Async status needs a state machine, not a boolean. Using processing | ready | failed instead of a simple isIndexed boolean gave the frontend meaningful states to render (spinner, success, retry action) without polling the embeddings table directly. The status column became the single source of truth for pipeline progress.
Chunk at sentence boundaries, not character boundaries. A naive character-split chunker would cut mid-sentence, degrading embedding quality and making retrieval less accurate.

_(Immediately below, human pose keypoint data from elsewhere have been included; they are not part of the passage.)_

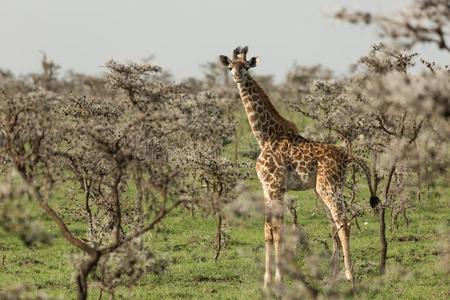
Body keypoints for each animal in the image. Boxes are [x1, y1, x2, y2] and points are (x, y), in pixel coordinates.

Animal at [219, 47, 380, 288]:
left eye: (246, 66)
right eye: (231, 66)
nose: (237, 76)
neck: (265, 137)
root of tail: (346, 156)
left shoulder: (276, 186)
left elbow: (278, 230)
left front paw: (279, 279)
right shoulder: (266, 188)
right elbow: (267, 230)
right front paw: (266, 281)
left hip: (328, 187)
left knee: (344, 223)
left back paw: (349, 277)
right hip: (322, 189)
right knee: (334, 225)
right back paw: (332, 275)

The sentence-aware chunker with overlap keeps semantic units intact across chunk boundaries, at the cost of slightly more complexity in the splitting logic.
BullMQ's job lifecycle events are the right observability hook. Rather than building a separate progress-tracking system, @OnWorkerEvent('active' | 'completed' | 'failed') gives enough signal to log and debug pipeline failures without adding another dependency.